### What is needed:
Quote the stretch of the online algorithm abstract below from "### Authors" through "sample queries received.".

# An optimal online algorithm for retrieving heavily perturbed statistical databases in the low-dimensional querying model

### Venue

Proceedings of the Twenty-Fourth ACM International Conference on Information and Knowledge Management (CIKM 2015)

### Publication Year

2015

### Authors

Krzysztof Choromanski, Afshin Rostamizadeh, Umar Syed

### BibTeX

## Abstract

We give the first O(1/sqrt{T})-error online algorithm for reconstructing noisy
statistical databases, where T is the number of (online) sample queries received.
The algorithm is optimal up to the poly(log(T)) factor in terms of the error and
requires only O(log T) memory. It aims to learn a hidden database-vector w* in R^d
in order to accurately answer a stream of queries regarding the hidden database,
which arrive in an online fashion from some unknown distribution D. We assume the
distribution D is defined on the neighborhood of a low-dimensional manifold. The
presented algorithm runs in O(dD)-time per query, where d is the dimensionality of
the query-space. Contrary to the classical setting, there is no separate training
set that is used by the algorithm to learn the database —- the stream on which the
algorithm will be evaluated must also be used to learn the database-vector. The
algorithm only has access to a binary oracle O that answers whether a particular
linear function of the database-vector plus random noise is larger than a
threshold, which is specified by the algorithm. We note that we allow for a
significant O(D) amount of noise to be added while other works focused on the low
noise o(sqrt{D}) setting. For a stream of T queries our algorithm achieves an
average error O(1/sqrt{T}) by filtering out random noise, adapting threshold values
given to the oracle based on its previous answers and, as a consequence, recovering
with high precision a projection of a database-vector w* onto the manifold defining
the query-space. Our algorithm may be also applied in the adversarial machine
learning context to compromise machine learning engines by heavily exploiting the
vulnerabilities of the systems that output only binary signal and in the presence
of significant noise.

### Information given:
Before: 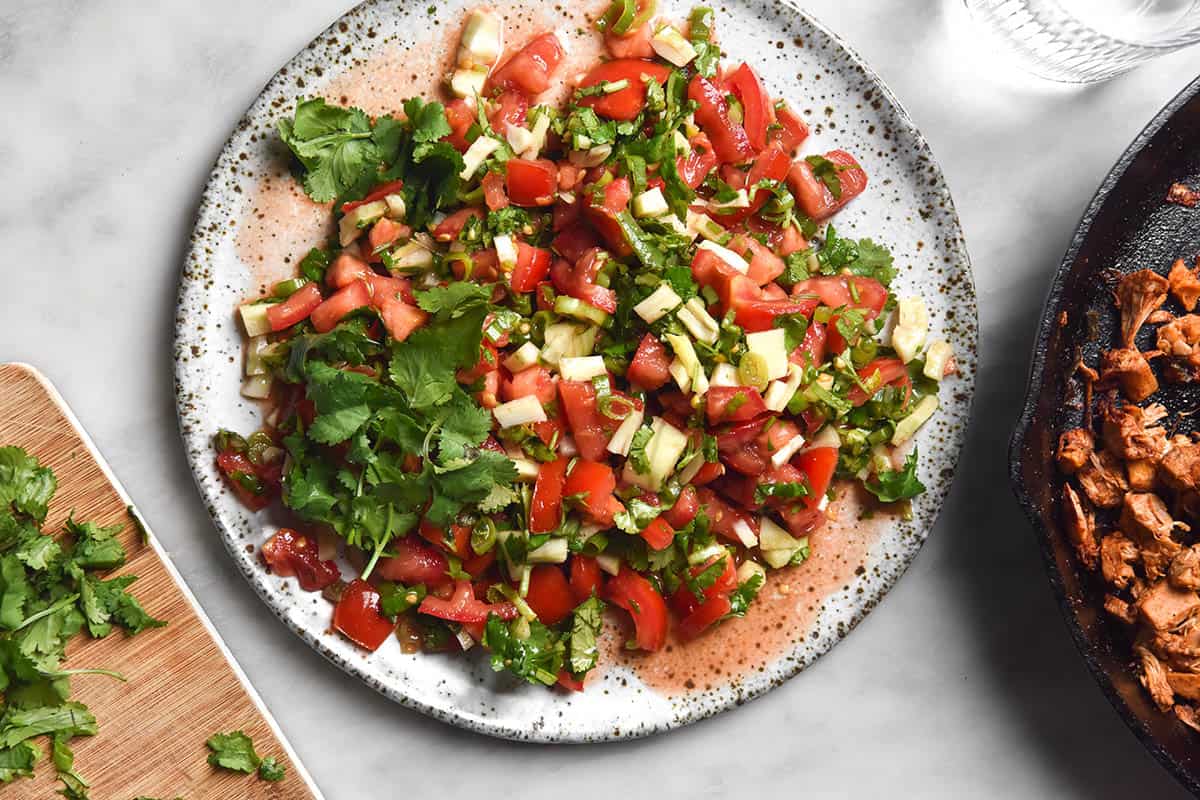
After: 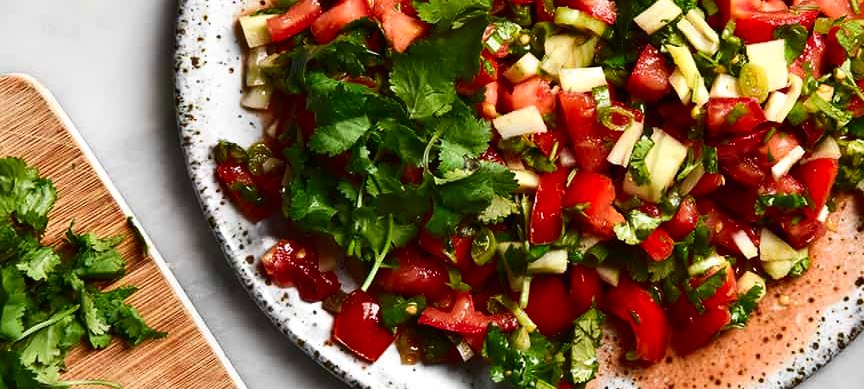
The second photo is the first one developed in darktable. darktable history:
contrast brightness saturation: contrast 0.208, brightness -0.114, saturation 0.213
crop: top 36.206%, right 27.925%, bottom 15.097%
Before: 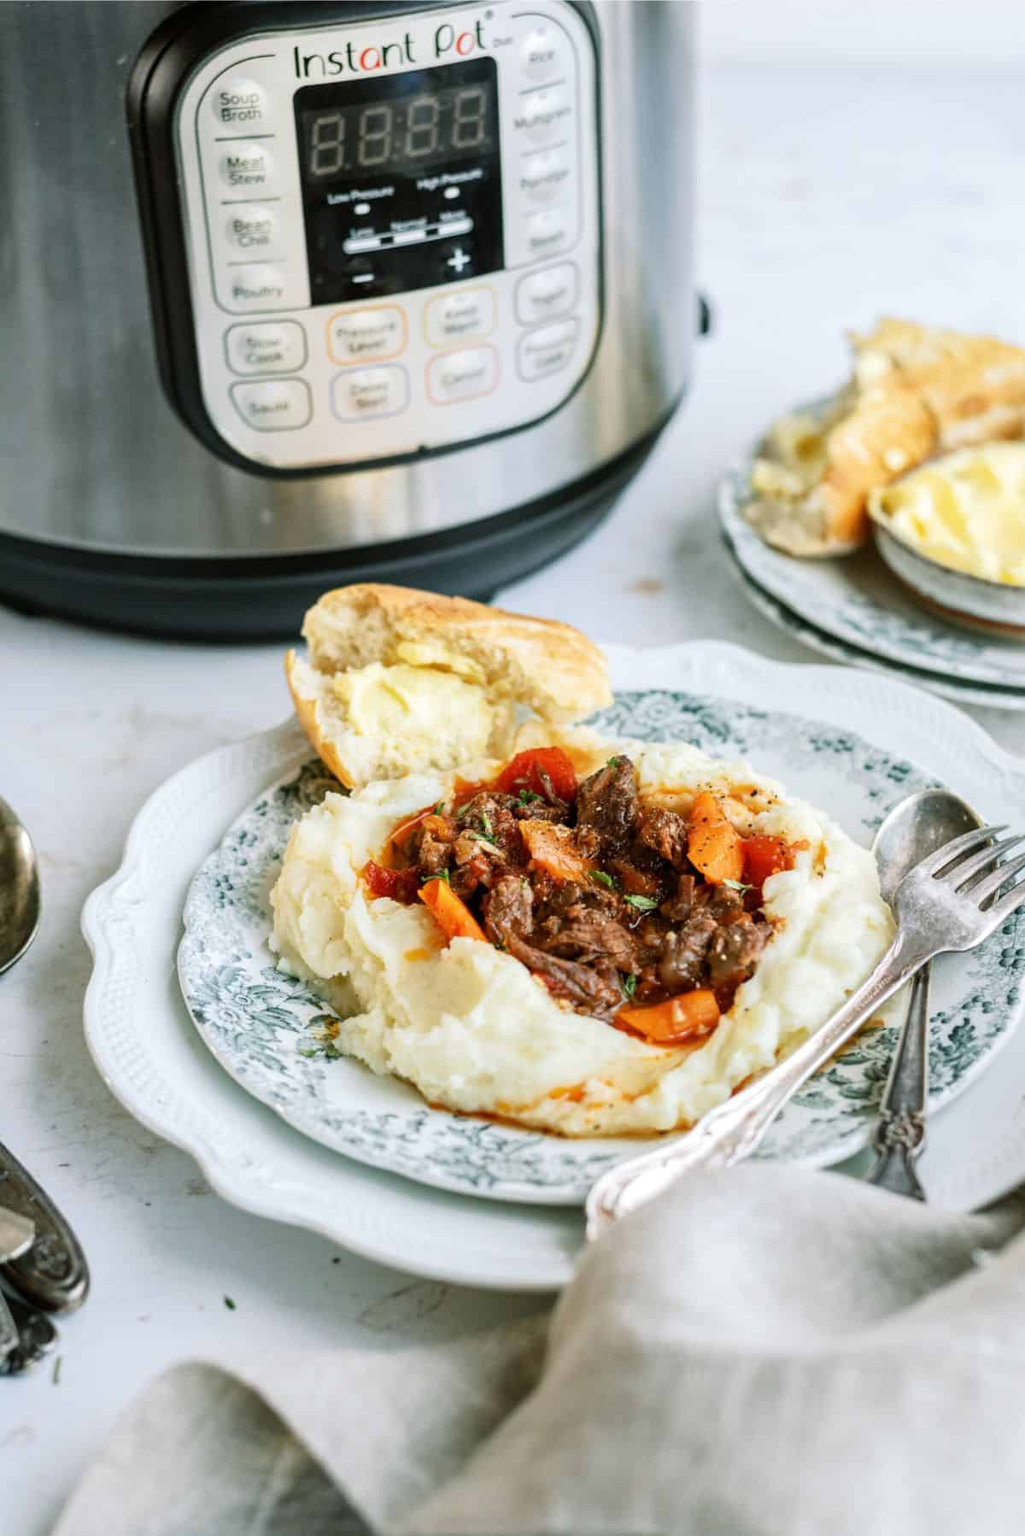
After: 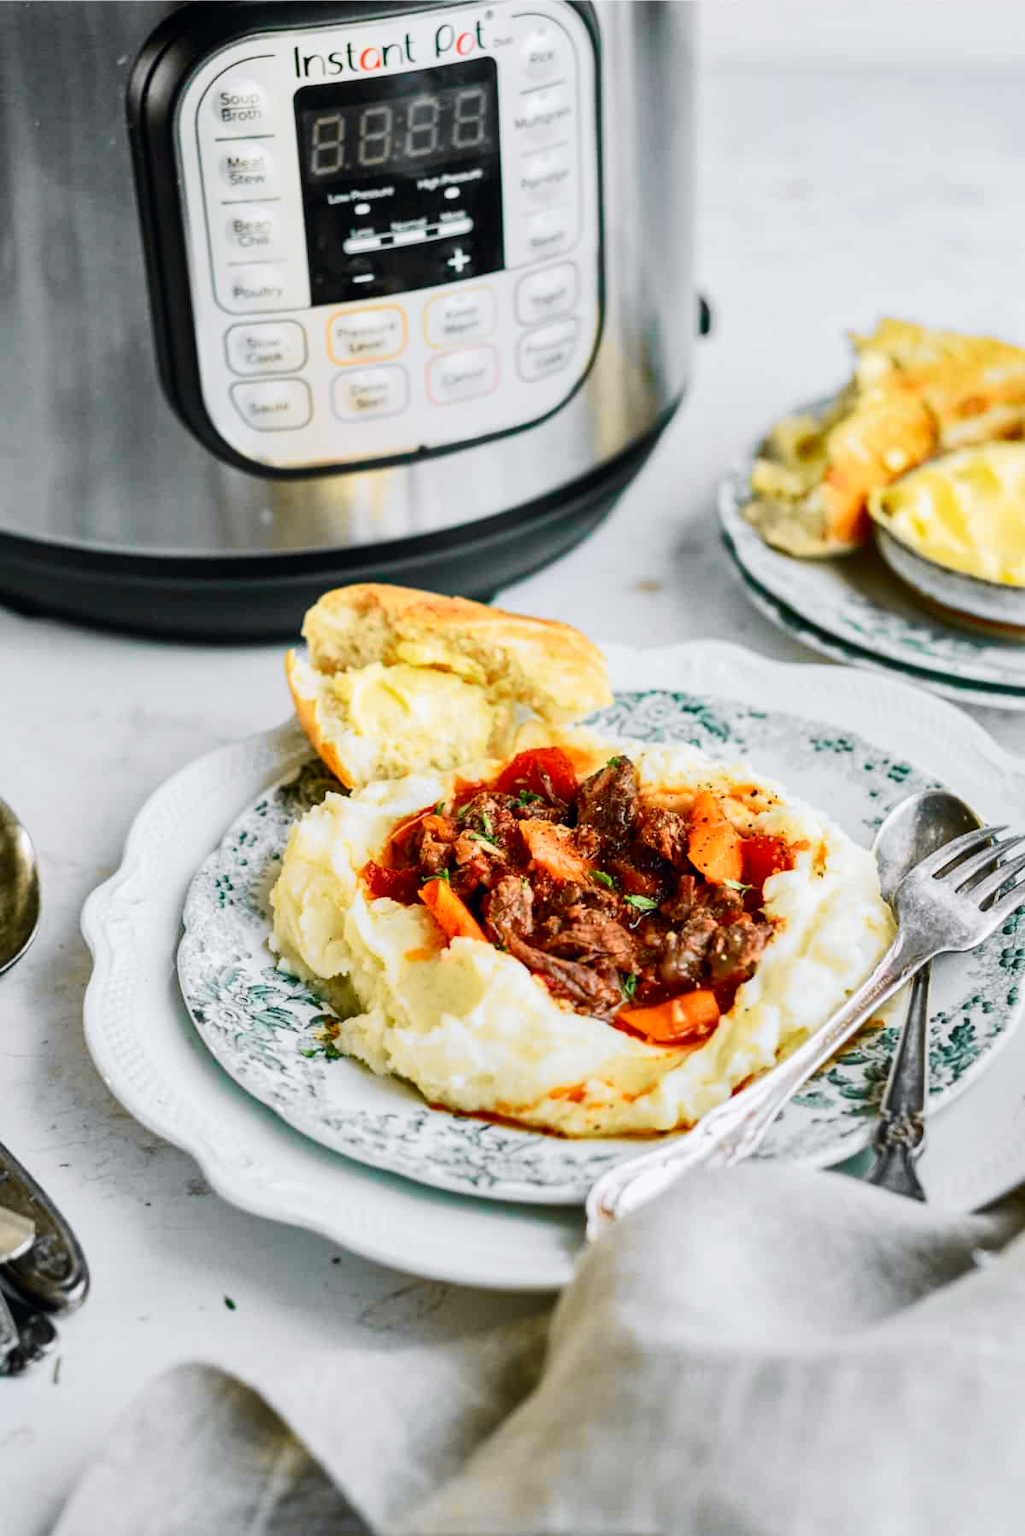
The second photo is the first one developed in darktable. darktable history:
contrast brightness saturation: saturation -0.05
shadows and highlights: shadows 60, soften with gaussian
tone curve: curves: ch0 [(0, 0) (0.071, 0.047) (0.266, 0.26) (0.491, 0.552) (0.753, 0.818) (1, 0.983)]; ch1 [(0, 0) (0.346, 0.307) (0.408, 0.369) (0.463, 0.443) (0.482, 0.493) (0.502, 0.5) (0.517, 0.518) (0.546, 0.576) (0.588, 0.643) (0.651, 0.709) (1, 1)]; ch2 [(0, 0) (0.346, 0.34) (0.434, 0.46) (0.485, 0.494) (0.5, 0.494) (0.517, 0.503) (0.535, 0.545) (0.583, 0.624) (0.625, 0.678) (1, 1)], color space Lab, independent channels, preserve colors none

--

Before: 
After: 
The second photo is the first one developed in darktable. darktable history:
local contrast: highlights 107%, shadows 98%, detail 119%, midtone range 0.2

### Output of the exercise:
### Authors

Krzysztof Choromanski, Afshin Rostamizadeh, Umar Syed

### BibTeX

## Abstract

We give the first O(1/sqrt{T})-error online algorithm for reconstructing noisy
statistical databases, where T is the number of (online) sample queries received.